§ Problem
Starting at the first line of the entries below, please return exactly each line up to and including the one with "we just keep"; pictures stay out.

§ Supplied material
◇ ◇ ◇
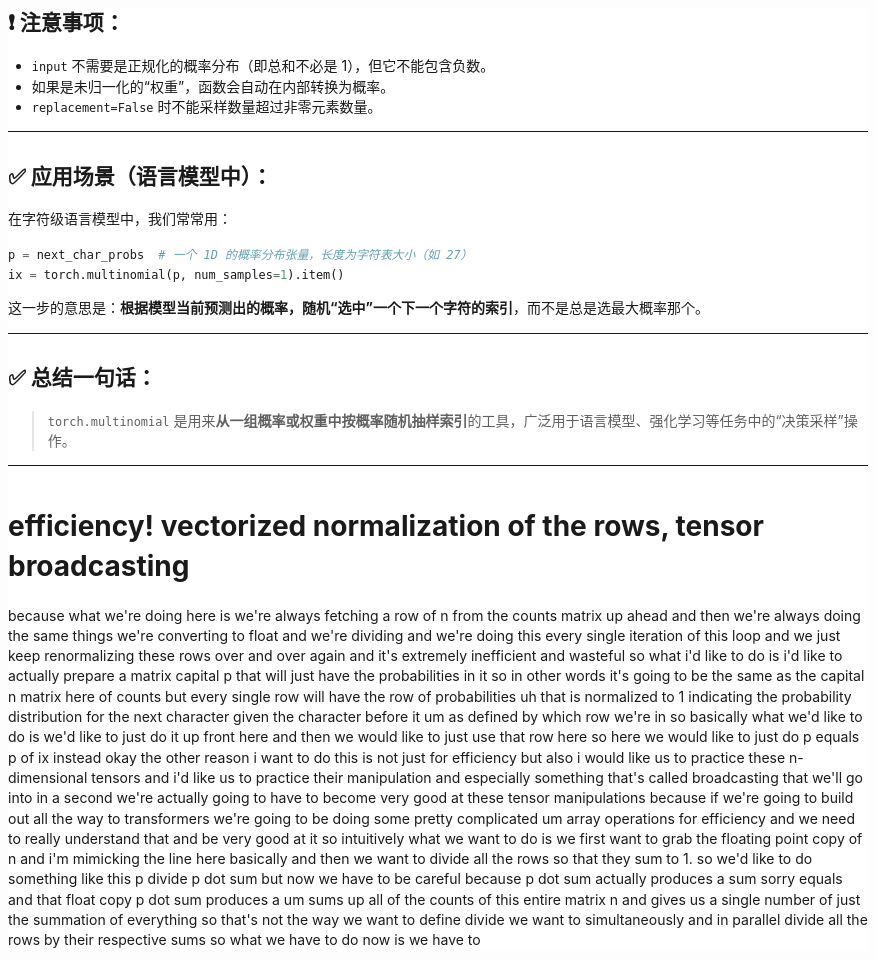 
## ❗ 注意事项：

* `input` 不需要是正规化的概率分布（即总和不必是 1），但它不能包含负数。
* 如果是未归一化的“权重”，函数会自动在内部转换为概率。
* `replacement=False` 时不能采样数量超过非零元素数量。

---

## ✅ 应用场景（语言模型中）：

在字符级语言模型中，我们常常用：

```python
p = next_char_probs  # 一个 1D 的概率分布张量，长度为字符表大小（如 27）
ix = torch.multinomial(p, num_samples=1).item()
```

这一步的意思是：**根据模型当前预测出的概率，随机“选中”一个下一个字符的索引**，而不是总是选最大概率那个。

---

## ✅ 总结一句话：

> `torch.multinomial` 是用来**从一组概率或权重中按概率随机抽样索引**的工具，广泛用于语言模型、强化学习等任务中的“决策采样”操作。

---

# efficiency! vectorized normalization of the rows, tensor broadcasting

because what we're doing here is we're always fetching a row of n from the counts matrix up ahead
and then we're always doing the same things we're converting to float and we're dividing and we're doing this every single iteration of this loop and
we just keep renormalizing these rows over and over again and it's extremely inefficient and wasteful so what i'd like to do is i'd like to actually
prepare a matrix capital p that will just have the probabilities in it so in
other words it's going to be the same as the capital n matrix here of counts but every single row will have the row of
probabilities uh that is normalized to 1 indicating the probability distribution for the next character given the
character before it um as defined by which row we're in so basically what we'd like to do is
we'd like to just do it up front here and then we would like to just use that row here so here we would like to just
do p equals p of ix instead okay
the other reason i want to do this is not just for efficiency but also i would like us to practice these n-dimensional tensors and i'd like
us to practice their manipulation and especially something that's called broadcasting that we'll go into in a second
we're actually going to have to become very good at these tensor manipulations because if we're going to build out all
the way to transformers we're going to be doing some pretty complicated um array operations for efficiency and we
need to really understand that and be very good at it so intuitively what we want to do is we
first want to grab the floating point copy of n and i'm mimicking the line here
basically and then we want to divide all the rows so that they sum to 1.
so we'd like to do something like this p divide p dot sum but
now we have to be careful because p dot sum actually produces a sum
sorry equals and that float copy p dot sum produces a um
sums up all of the counts of this entire matrix n and gives us a single number of just the summation of everything so
that's not the way we want to define divide we want to simultaneously and in parallel divide all the rows
by their respective sums so what we have to do now is we have to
◇ ◇ ◇
§ Finished task
## ❗ 注意事项：

* `input` 不需要是正规化的概率分布（即总和不必是 1），但它不能包含负数。
* 如果是未归一化的“权重”，函数会自动在内部转换为概率。
* `replacement=False` 时不能采样数量超过非零元素数量。

---

## ✅ 应用场景（语言模型中）：

在字符级语言模型中，我们常常用：

```python
p = next_char_probs  # 一个 1D 的概率分布张量，长度为字符表大小（如 27）
ix = torch.multinomial(p, num_samples=1).item()
```

这一步的意思是：**根据模型当前预测出的概率，随机“选中”一个下一个字符的索引**，而不是总是选最大概率那个。

---

## ✅ 总结一句话：

> `torch.multinomial` 是用来**从一组概率或权重中按概率随机抽样索引**的工具，广泛用于语言模型、强化学习等任务中的“决策采样”操作。

---

# efficiency! vectorized normalization of the rows, tensor broadcasting

because what we're doing here is we're always fetching a row of n from the counts matrix up ahead
and then we're always doing the same things we're converting to float and we're dividing and we're doing this every single iteration of this loop and
we just keep renormalizing these rows over and over again and it's extremely inefficient and wasteful so what i'd like to do is i'd like to actually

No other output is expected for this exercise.